The California legislature approves a historic broadband bill


The California legislature has voted unanimously to approve a $ 6 billion plan to build a nationwide open fiber network (h / t ArsTechnica). The state will provide $ 3.25 billion to hire a third party to build and maintain the so-called A “mid-mile” network that doesn’t bring the Internet directly from the backbone infrastructure to customers, but rather to access points, leaving last-mile ISPs.
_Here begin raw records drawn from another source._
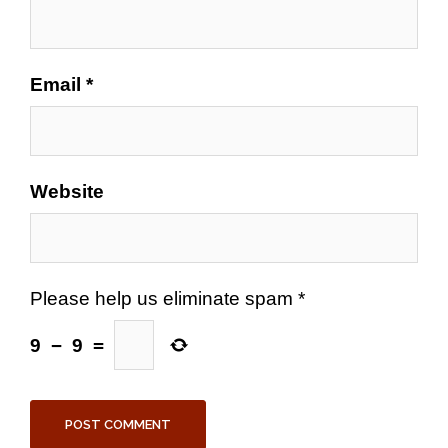
Email
*
Website
Please help us eliminate spam
*
9
−
9
=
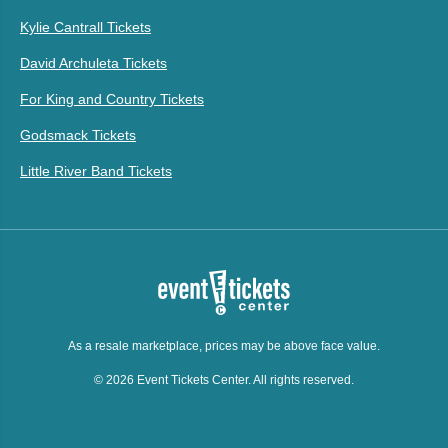
Kylie Cantrall Tickets
David Archuleta Tickets
For King and Country Tickets
Godsmack Tickets
Little River Band Tickets
As a resale marketplace, prices may be above face value.
© 2026 Event Tickets Center. All rights reserved.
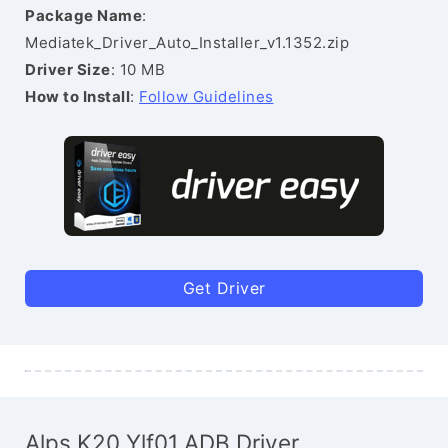
Package Name
:
Mediatek_Driver_Auto_Installer_v1.1352.zip
Driver Size
: 10 MB
How to Install
:
Follow Guidelines
Get Driver
Alps K20 Ylf01 ADB Driver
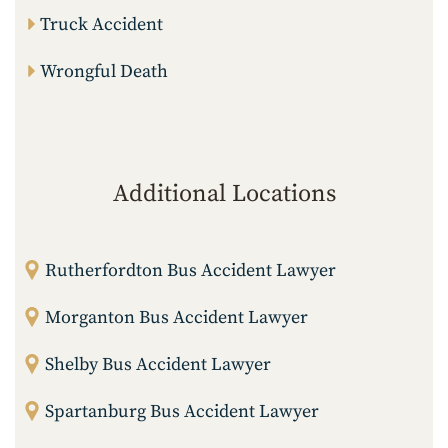
Truck Accident
Wrongful Death
Additional Locations
Rutherfordton Bus Accident Lawyer
Morganton Bus Accident Lawyer
Shelby Bus Accident Lawyer
Spartanburg Bus Accident Lawyer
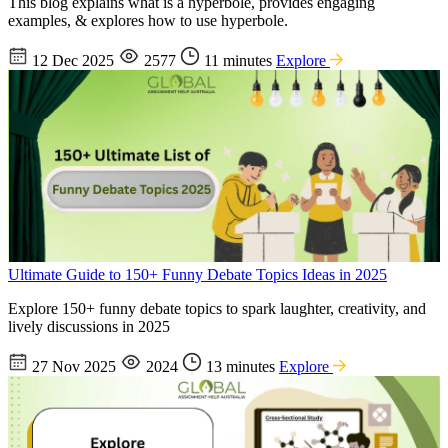
This blog explains what is a hyperbole, provides engaging
examples, & explores how to use hyperbole.
12 Dec 2025
2577
11 minutes
Explore
Ultimate Guide to 150+ Funny Debate Topics Ideas in 2025
Explore 150+ funny debate topics to spark laughter, creativity, and
lively discussions in 2025
27 Nov 2025
2024
13 minutes
Explore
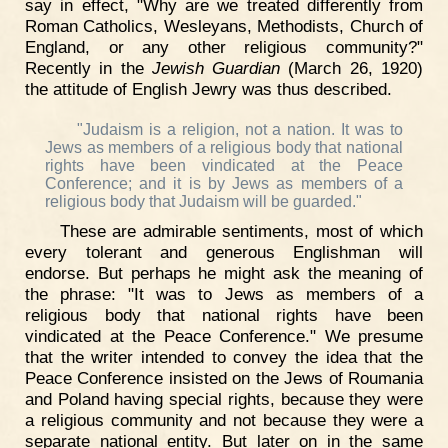
say in effect, "Why are we treated differently from
Roman Catholics, Wesleyans, Methodists, Church of
England, or any other religious community?"
Recently in the
Jewish Guardian
(March 26, 1920)
the attitude of English Jewry was thus described.
"Judaism is a religion, not a nation. It was to
Jews as members of a religious body that national
rights have been vindicated at the Peace
Conference; and it is by Jews as members of a
religious body that Judaism will be guarded."
These are admirable sentiments, most of which
every tolerant and generous Englishman will
endorse. But perhaps he might ask the meaning of
the phrase: "It was to Jews as members of a
religious body that national rights have been
vindicated at the Peace Conference." We presume
that the writer intended to convey the idea that the
Peace Conference insisted on the Jews of Roumania
and Poland having special rights, because they were
a religious community and not because they were a
separate national entity. But later on in the same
The legislation provides $ 2 billion for last-mile infrastructure lines to connect homes and businesses to local area networks.

Making the medium-distance network open allows for “non-discriminatory access to eligible entities on a technology and competition-neutral basis, regardless of whether the entity is privately or publicly owned”. The medium-mile plan prioritizes areas not provided by current Internet options; non-residential areas for 25 Mbps download speeds and 3 Mbps download speeds would be targeted first.

According to the plan, the California Public Benefit Commission (CPUC) “identifies priority state – wide open access medium – mile broadband network locations, including areas that can be built quickly, areas that do not have a known medium – mile network connection, areas that are provided by mid – range sub – services. areas that do not have sufficient capacity to meet the future needs of the medium mile, “according to the text of the law.

“Every Republican and Democrat in Sacramento voted only for fiber for the future,” Ernesto Falcon of the Electronic Frontier Foundation tweeted on Thursday.

Govin Newsom called the decline California historic. “This legislation gives vital, wider access to California families by prioritizing unserved and handicapped areas, facilities, households and businesses that remain disconnected in the digital age,” he said. opinion Monday. He is expected to sign the bill.